If the accession is by encroachment by the lessee, and the lessee acquires title thereto by prescription, he must surrender such accession together with the leased land to the lessor at the expiry of the term. The presumption is that the land so encroached upon is added to the tenure and forms part thereof for the benefit of the tenant so long as the lease continues and afterwards for the benefit of the landlord ............................... " 12. In Md. AhmedAmolia v. Nirmal Chandra Roy (AIR 1978 Cal. 312) the Calcutta High Court held as follows: "When a tenant encroaches on land outside his tenancy but belonging to his landlord he cannot acquire absolute title thereto by adverse possession but obtain only that right of tenancy under his landlord.
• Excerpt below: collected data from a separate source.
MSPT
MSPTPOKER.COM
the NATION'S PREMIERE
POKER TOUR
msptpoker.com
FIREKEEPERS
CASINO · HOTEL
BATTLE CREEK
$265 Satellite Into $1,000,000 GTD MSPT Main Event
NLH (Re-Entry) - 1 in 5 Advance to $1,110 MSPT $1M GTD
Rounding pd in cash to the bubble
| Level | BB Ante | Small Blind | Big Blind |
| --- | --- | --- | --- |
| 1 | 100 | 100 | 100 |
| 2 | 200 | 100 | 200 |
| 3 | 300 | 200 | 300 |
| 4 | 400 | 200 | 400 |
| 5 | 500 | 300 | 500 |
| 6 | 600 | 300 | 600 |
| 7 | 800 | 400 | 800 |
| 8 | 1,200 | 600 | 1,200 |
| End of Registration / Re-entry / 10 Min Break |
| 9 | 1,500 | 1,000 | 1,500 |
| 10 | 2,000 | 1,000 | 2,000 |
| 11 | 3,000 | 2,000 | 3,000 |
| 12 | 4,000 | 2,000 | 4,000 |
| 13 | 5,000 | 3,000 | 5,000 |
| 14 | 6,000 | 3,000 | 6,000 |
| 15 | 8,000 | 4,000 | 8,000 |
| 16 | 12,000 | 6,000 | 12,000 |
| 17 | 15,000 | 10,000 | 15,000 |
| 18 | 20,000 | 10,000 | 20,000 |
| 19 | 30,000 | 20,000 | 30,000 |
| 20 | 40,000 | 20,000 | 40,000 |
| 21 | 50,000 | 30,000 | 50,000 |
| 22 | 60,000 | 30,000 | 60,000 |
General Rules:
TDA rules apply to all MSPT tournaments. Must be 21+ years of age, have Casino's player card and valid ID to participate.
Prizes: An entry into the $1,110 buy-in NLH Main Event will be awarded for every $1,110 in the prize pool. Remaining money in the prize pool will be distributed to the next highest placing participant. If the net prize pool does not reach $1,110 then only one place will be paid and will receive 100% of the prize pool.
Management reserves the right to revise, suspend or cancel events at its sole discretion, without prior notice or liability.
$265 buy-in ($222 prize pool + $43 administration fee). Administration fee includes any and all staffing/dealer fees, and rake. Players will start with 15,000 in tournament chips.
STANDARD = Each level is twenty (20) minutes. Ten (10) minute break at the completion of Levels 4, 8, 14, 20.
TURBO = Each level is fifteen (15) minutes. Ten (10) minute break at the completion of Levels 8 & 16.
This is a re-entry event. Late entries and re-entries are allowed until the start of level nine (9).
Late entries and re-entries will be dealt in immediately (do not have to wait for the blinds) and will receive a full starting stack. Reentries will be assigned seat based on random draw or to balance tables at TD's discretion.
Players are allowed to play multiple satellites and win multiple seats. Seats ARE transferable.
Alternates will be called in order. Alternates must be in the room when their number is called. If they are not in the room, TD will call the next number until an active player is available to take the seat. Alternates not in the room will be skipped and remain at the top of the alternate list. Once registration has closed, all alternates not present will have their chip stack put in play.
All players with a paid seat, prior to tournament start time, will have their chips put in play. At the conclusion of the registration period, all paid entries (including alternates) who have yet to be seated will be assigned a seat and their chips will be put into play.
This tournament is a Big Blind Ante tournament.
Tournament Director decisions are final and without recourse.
It is equally well-settled that if a tenant encroaches on land contiguous to the land of his tenancy but belonging to other landlords, adverse possession by him by such encroachment would not give him an absolute title thereto but only a lease-hold interest in these lands under his own landlords." 13. From the above discussion of the case law on the subject and in the light of the specific provisions contained in S.108(d) of the Transfer of Property Act, it has to be held that even assuming that there is any encroachment made by the tenant extending the tenanted premises, for the purpose of securing the tenanted rooms, the tenant cannot claim any independent title or right over the same and the moment the tenancy is terminated, whatever accession made by him belongs to the landlord. In the result, we find no merit in this appeal. Accordingly, the same is dismissed.